Wenn sie dann mit 18 Jahren die Möglichkeit haben, selbst, im eigenen Namen die Staatsbürgerschaft zu beantragen, dann müssen sie das – wie es auch meine Vorrednerin gesagt hat – zuerst einmal wissen. Es besteht nämlich ein unglaubliches Unwissen darüber, nicht nur bei den betroffenen Personen selbst, sondern auch bei den entsprechenden Behörden, und da sehe ich uns als Staat, uns als Gesellschaft in der Verantwortung, auf dieses Recht aufmerksam zu machen.
Was wir hier machen, ist ein wirklich kleiner Schritt, nämlich diese Zeitspanne zu verlängern, die junge Menschen ab dem Zeitpunkt ihrer Volljährigkeit haben, wenn sie anfangen, den Führerschein zu machen, sich Dokumente zu besorgen und sich überhaupt einmal über ihre Rechte und über die Möglichkeit der Einbürgerung Gedanken zu machen. Sie haben dadurch ein Jahr länger Zeit, um auf all das draufzukommen, um die notwendigen Behördenwege zu erledigen, um diesen Antrag überhaupt zu stellen.
Aus meiner Sicht ist das ein erster kleiner Schritt, den wir gehen müssen, und es gibt noch viele weitere, denn grundsätzlich fängt es schon damit an, dass eigentlich rund um Österreich kaum ein Staat eine Einbürgerung unter 18 Jahren nicht ermöglicht. Auch da müssen wir uns etwas überlegen, auch da müssen wir schauen: Wie können wir da vorankommen? Wie können wir verhindern, dass Kinder aufwachsen, die keine Staatsbürgerschaft haben, die aber unsere Staatsbürgerschaft haben könnten, weil sie eigentlich zu uns dazugehören, weil sie eigentlich Teil unserer Gesellschaft sind, weil sie aufwachsen wie Kinder, die die österreichische Staatsbürgerschaft haben, die überhaupt irgendeine Staatsbürgerschaft haben.

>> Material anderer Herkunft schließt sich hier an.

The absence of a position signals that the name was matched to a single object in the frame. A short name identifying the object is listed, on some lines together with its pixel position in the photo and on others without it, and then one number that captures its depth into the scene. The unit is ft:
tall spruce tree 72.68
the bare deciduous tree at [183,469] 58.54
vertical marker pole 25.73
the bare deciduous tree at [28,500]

Darum ist es ein solch großes Problem. Stellen Sie sich vor, die Kinder wollen an einer Schulveranstaltung teilnehmen, im Rahmen derer sie eine Staatsgrenze überschreiten müssen: Die staatenlosen Kinder müssen zu Hause bleiben. Es gibt immer wieder Situationen im Leben dieser Kinder, in denen ihnen vor Augen geführt wird, dass sie nicht dazugehören. Diese Situation müssen wir bekämpfen, müssen wir verändern.
Das hier ist ein wichtiger, ein sehr, sehr wichtiger Schritt für die Betroffenen, aber auch für Österreich. – Danke schön. (Beifall bei den Grünen und bei Abgeordneten der ÖVP.)
18.28
Präsidentin Doris Bures: Zu Wort ist dazu niemand mehr gemeldet. Damit ist die Debatte geschlossen.
Wünscht die Berichterstattung ein Schlusswort? – Das ist nicht der Fall.
Wie vereinbart verlege ich die Abstimmung an den Schluss der Verhandlungen über die Vorlagen des Ausschusses für innere Angelegenheiten.